Fishman begins visiting his grandfather more often and finds him more willing to speak about the past; a subject he had always avoided. He hears the horror stories about went on back home; the denigration of the Jews both before, during, and after the war with Nazis. He learns about his grandfather’s brother who died fighting the Germans; a brother his grandfather had loved dearly who was gentler than he was. As for his grandfather, he finagled his way out of army service until the danger had passed, and after the war worked as a barber and scavenged the landscape for food and other essentials.
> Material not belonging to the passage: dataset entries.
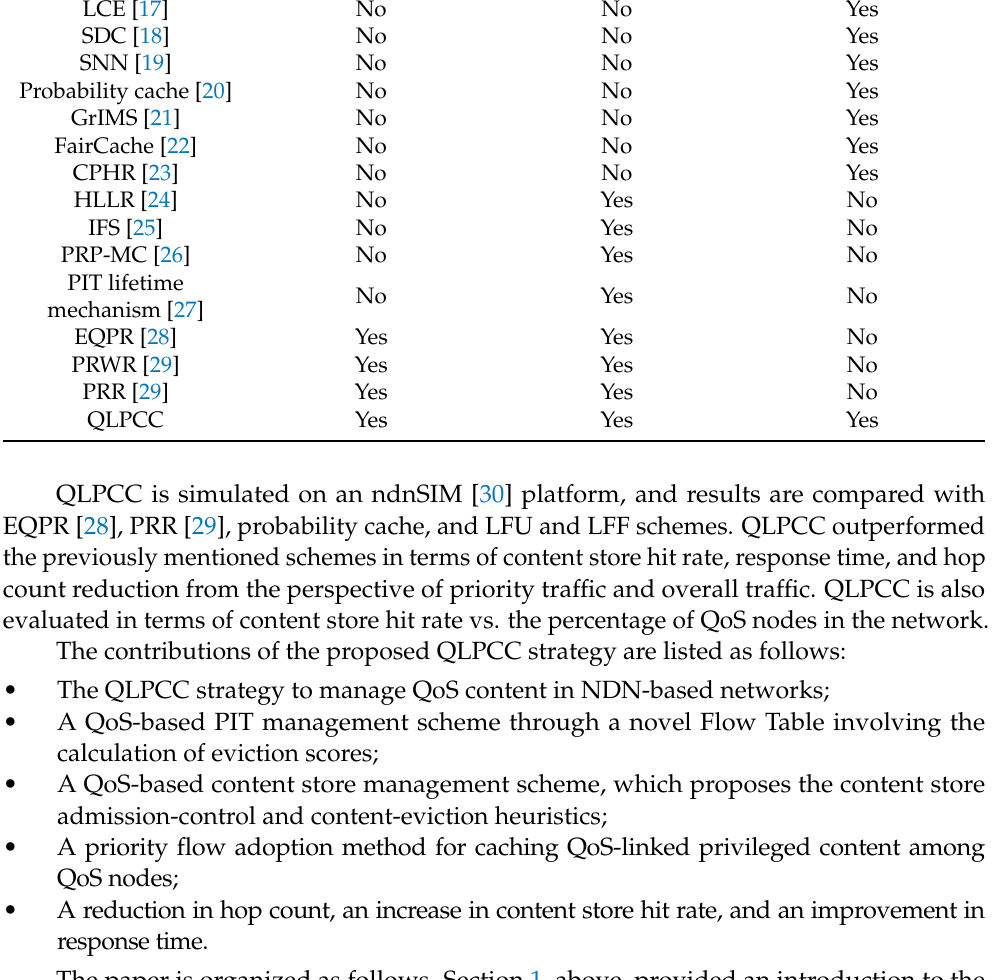
Table 1. Uniqueness of QLPCC when compared with existing schemes. Schemes QoS Support PIT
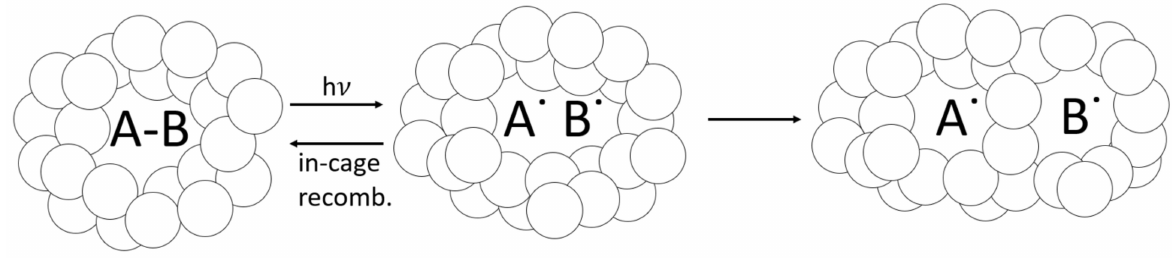
Figure 12. Cage effect, which can apply to occluded PI molecules. As PI absorbs light and reacts, its reaction byproducts can become trapped within the tightly packed vitrified-polymer network, which will either recombine or dissociate. Some free radicals can still react via diffusion, even in the glassy polymer.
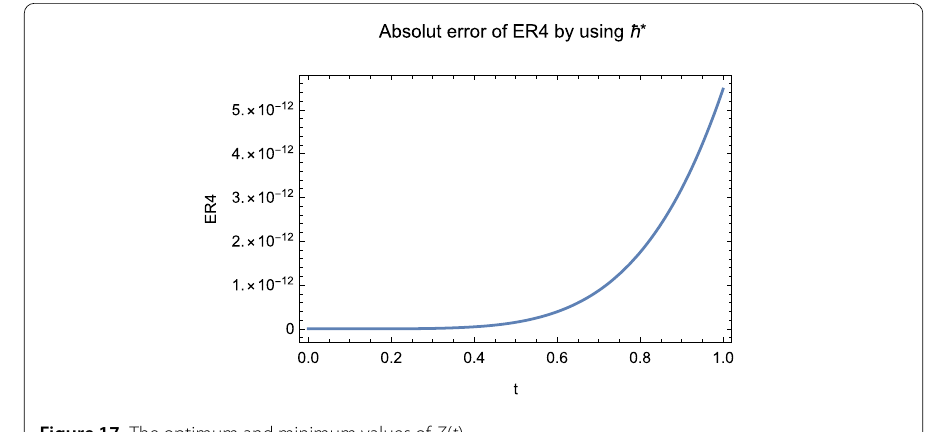
Figure 17 The optimum and minimum values of Z ( t )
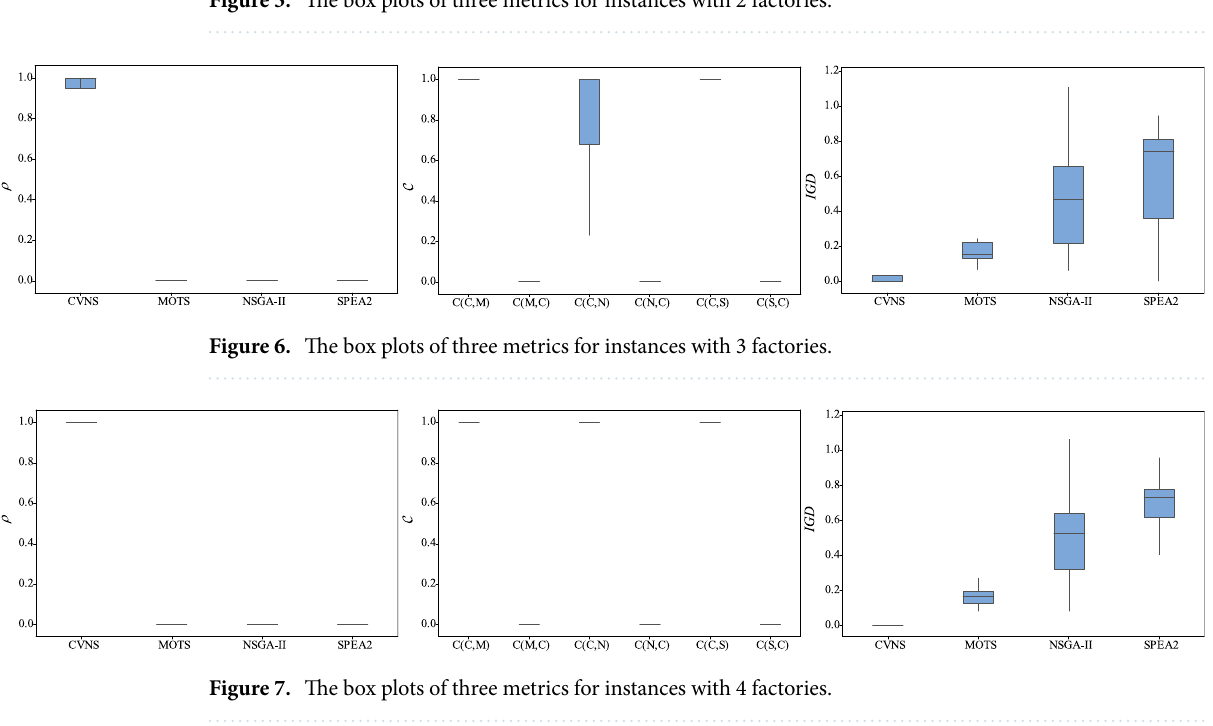
Figure 5. The box plots of three metrics for instances with 2 factories.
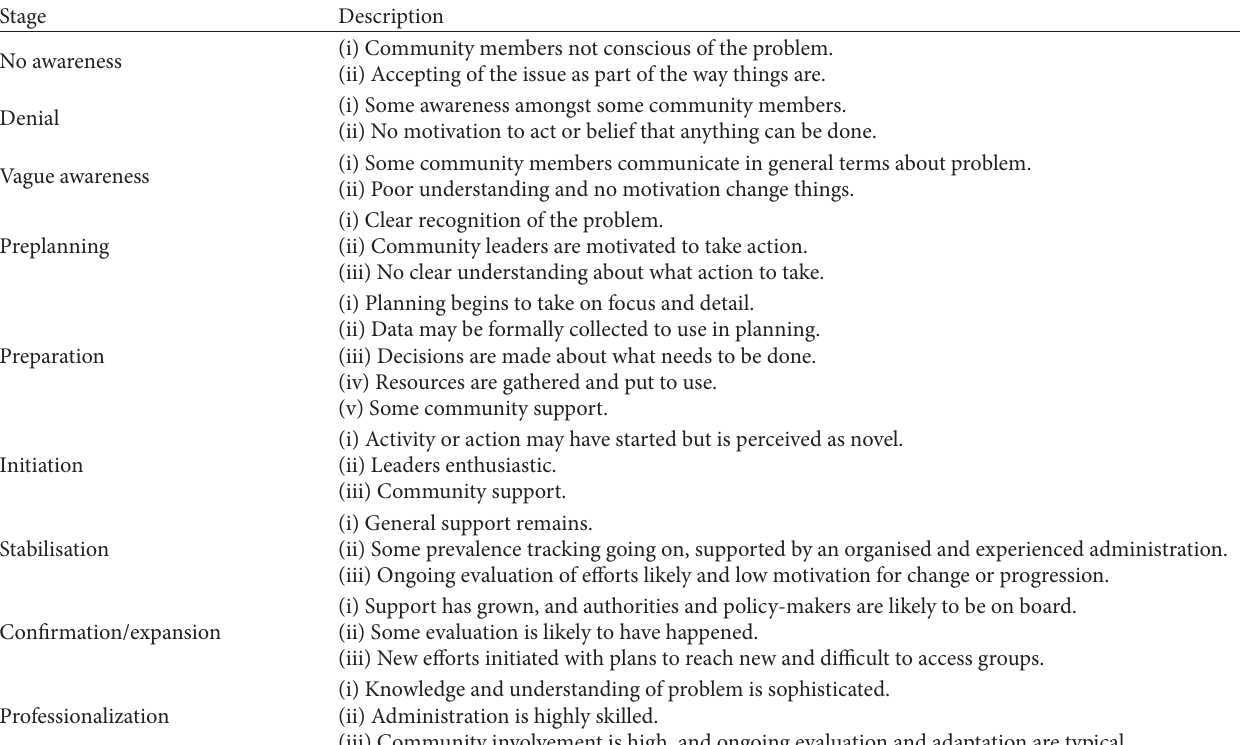
Table 1: Stages of community readiness model (adapted from Edwards et al.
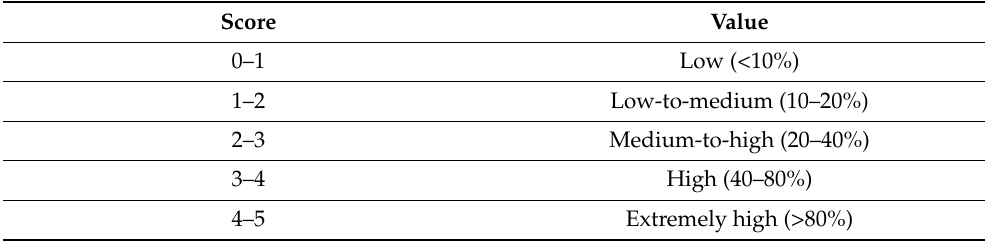
Figure 3. Comparison of water stress in Madagascar and Japan. Source: Aqueduct 3.0 Country and Province Rankings. Table 2. Water stress score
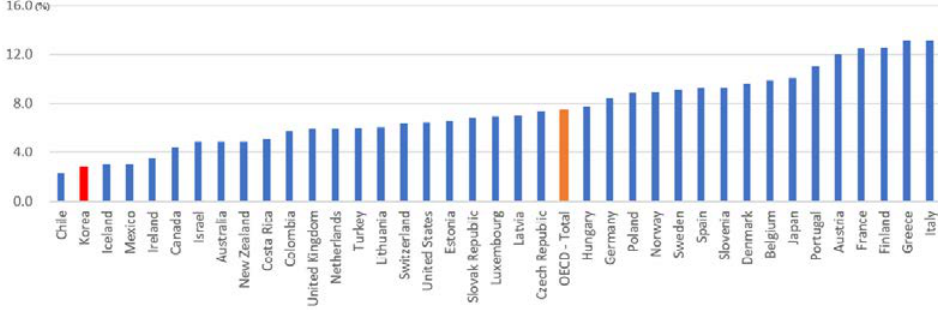
Figure 14. Public social expenditure as a share of GDP (2019). Source: OECD [51].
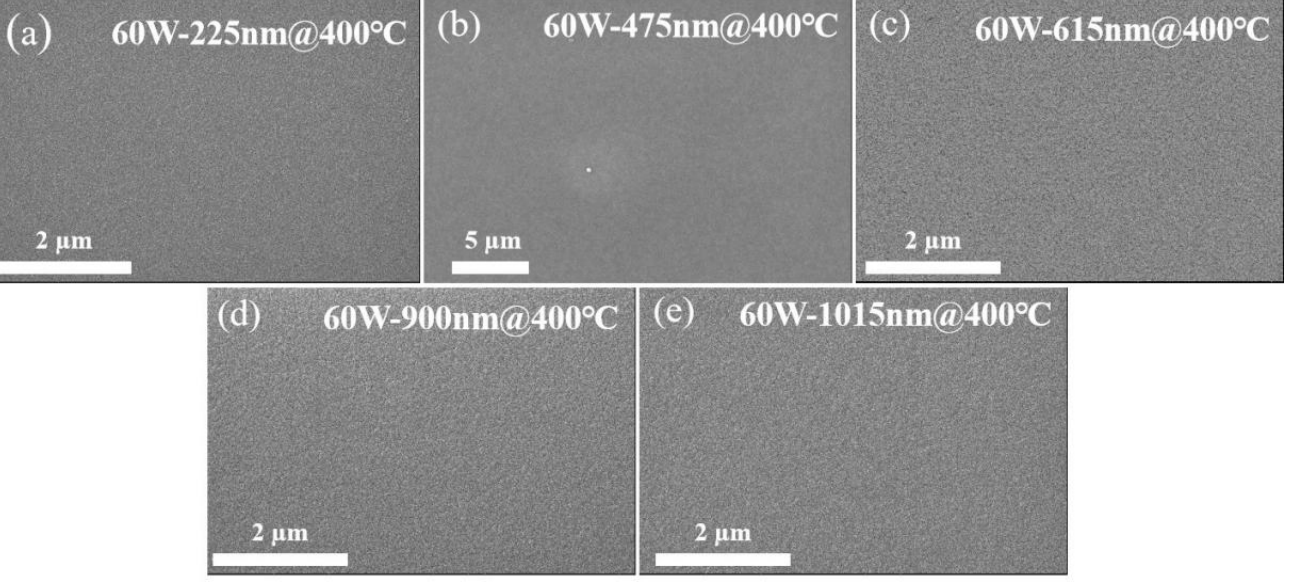
Figure 6. ( a – e ) are the SEM images of Y 2 O 3 films (samples 2-1 to 2-5) annealed at 400 °C.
He was a born hustler, able to fight back and defend himself – fearless against the antisemitic thugs who attacked him.
During his visits, Fishman becomes closer with Oksana, who seems to serve as a maternal figure for him. After a particularly devastating break-up, one of many he has endured, he runs to Oksana for comfort. He asks her if she will teach him how to cook, and she agrees to share her secrets. He finds their days together surprisingly soothing; the repetition of learning her tricks, combined with her gentle guidance, become a tonic for him, as are their silences that are comfortable and nurturing.
“In Oksana’s kitchen, I figured out how chicken liver alchemizes into a crepe,” he said. “When the time came to flip, Oksana ‘drew’ around the edge of the crepe with a thin wooden skewer, as if she were crossing something out, until it began to separate from the pan; then in a lightning motion, slid her fingers under the crepe and flipped it onto its backside.... I learned to baby the rabbit in sour cream, tenderer than chicken and less forgiving of distraction, as well as the banosh the way the Italians did polenta.... I learned patience for the pumpkin preserves – stir gently to avoid turning the cubes into puree.”
At the end of many chapters, Fishman presents Oksana’s recipes, and they are nothing short of love letters of a sort to her. Soon enough, a new woman appears in his life, one who seems to intuitively grasp the longings of his heart.
It took Fishman years to break free of his family trauma and it has left lasting scars. He has learned, finally, how to pick himself up and swim away.